HAITI / POLITIQUE

Trente-sept ans après le massacre de la ruelle Vaillant, un regard sur une démocratie vacillante

Le 29 novembre 1987 demeure une date sombre dans l’histoire politique haïtienne. Le massacre de la ruelle Vaillant, perpétré lors des premières élections démocratiques après la chute de la dictature duvaliériste, reste un cadre tragique pour la jeune démocratie haïtienne. En ce 37e anniversaire, le sociologue Willy Jean-Louis, contacté par Le National, revient sur cet événement et son impact durable sur le processus démocratique en Haïti.

Pour Willy Jean-Louis, ce massacre constitue un véritable coup dur porté à la démocratie haïtienne. Depuis les élections présidentielle et sénatoriale de 1957, soit 30 ans avant, Haïti n’avait jamais pu organiser de véritables élections libres et inclusives, donnant au peuple le droit d’exprimer ses choix politiques, souligne-t-il.

Cet événement sanglant, orchestré sous la présidence du Conseil National de Gouvernement (CNG) dirigé par le général Henri Namphy, illustre, selon le sociologue, la résurgence des forces conservatrices et réactionnaires, notamment les « Duvaliéristes sans Duvalier » , déterminées à perpétuer l’héritage autoritaire de l’ancien régime.

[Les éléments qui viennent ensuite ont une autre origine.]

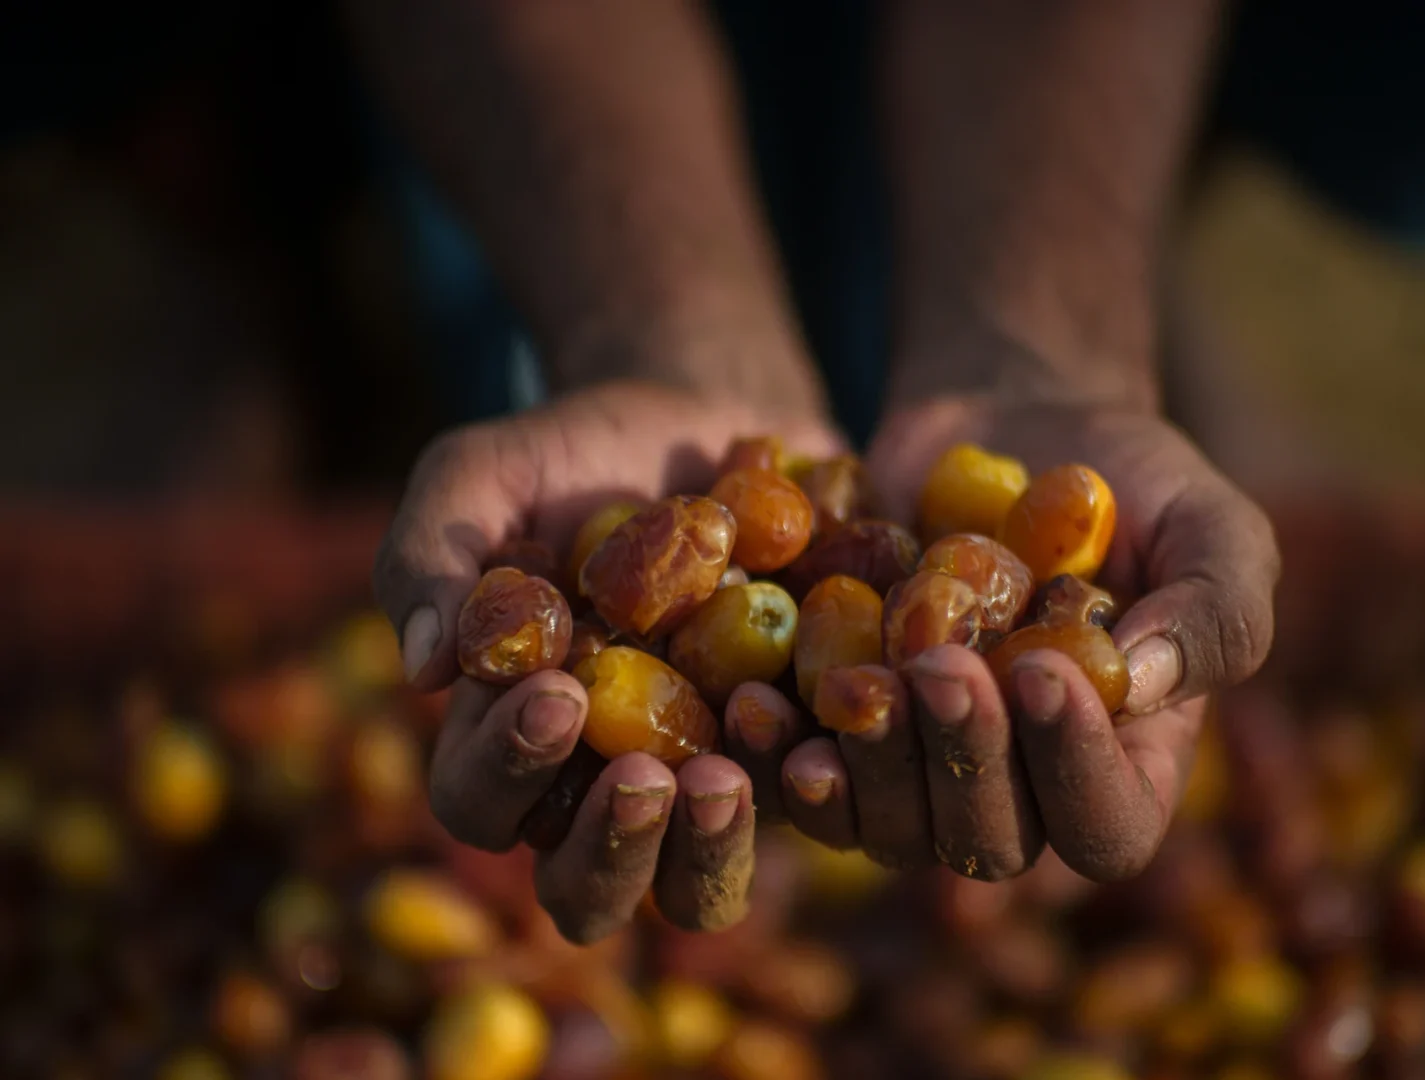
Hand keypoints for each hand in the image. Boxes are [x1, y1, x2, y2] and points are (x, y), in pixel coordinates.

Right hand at [373, 380, 843, 941]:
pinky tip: (822, 718)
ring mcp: (703, 779)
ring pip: (696, 890)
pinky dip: (810, 783)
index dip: (505, 770)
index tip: (556, 692)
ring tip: (722, 773)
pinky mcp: (794, 756)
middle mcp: (599, 781)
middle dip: (608, 849)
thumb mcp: (489, 472)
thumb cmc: (579, 452)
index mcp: (511, 734)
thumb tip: (421, 668)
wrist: (715, 420)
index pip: (478, 803)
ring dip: (705, 851)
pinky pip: (806, 814)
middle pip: (583, 893)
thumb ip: (432, 551)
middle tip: (644, 774)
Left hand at [778, 394, 1278, 882]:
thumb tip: (1145, 682)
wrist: (1003, 431)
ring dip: (866, 773)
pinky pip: (810, 782)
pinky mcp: (847, 734)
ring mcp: (925, 768)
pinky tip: (758, 706)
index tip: (1040, 668)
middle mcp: (1024, 789)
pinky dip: (782, 754)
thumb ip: (1217, 607)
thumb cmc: (1125, 480)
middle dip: (964, 759)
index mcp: (1125, 763)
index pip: (1108, 825)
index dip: (1074, 771)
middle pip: (989, 841)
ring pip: (891, 828)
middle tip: (940, 665)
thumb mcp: (1207, 523)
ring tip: (845, 694)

Jean-Louis insiste également sur le symbole que représente le sang versé ce jour-là, à Port-au-Prince comme dans l’Artibonite. « Ce sacrifice témoigne de la passion et de la détermination du peuple haïtien, avide de changement. Mais il reste un cauchemar pour ceux qui ont vécu cette époque. », déclare-t-il.

Malgré l’enthousiasme populaire constaté dans les bureaux de vote, la journée électorale fut marquée par une violence extrême. Pour le sociologue, cet épisode reflète une constante historique en Haïti, les forces antidémocratiques n’hésitent pas à utiliser la violence pour saboter toute tentative de participation populaire au processus électoral.

« Le massacre de la ruelle Vaillant, bien qu’il ait été abondamment relayé par la presse internationale à l’époque, reste peu documenté dans les manuels d’histoire haïtiens. En ce sens, il dit avoir regretté que cette tragédie, tout comme d’autres massacres, n’ait pas fait l’objet d’une analyse approfondie. Suivant lui, les gouvernements successifs ont parfois rendu hommage aux victimes par des cérémonies symboliques, mais ils continuent de bafouer la mémoire de ces martyrs en répandant le sang du peuple et en entravant l’organisation d’élections libres, critique-t-il.

Aussi, selon lui, les enseignements de cet événement sont clairs comme les forces antidémocratiques en Haïti rejettent systématiquement les processus électoraux. La violence est souvent utilisée comme un moyen de dissuasion pour éloigner les masses des urnes. Les élections ne sont autorisées que lorsqu’elles profitent au régime en place ou servent les intérêts de la communauté internationale.

Ainsi, M. Jean-Louis a laissé comprendre que depuis la ruelle Vaillant, Haïti traverse une série de crises politiques à répétition. Ces crises ont favorisé la prolifération de régimes de transition et l’instabilité chronique, notamment avec le coup d’État de 1991, qui a anéanti les espoirs d’un retour à l’ordre démocratique. « En dépit des sacrifices du peuple, la démocratie haïtienne reste fragile. Le peuple demeure la cible principale et la grande victime de ces élections, alimentant des rêves souvent irréalisables. À chaque nouvelle tentative, il continue de verser des larmes de sang. », conclut Jean-Louis avec amertume.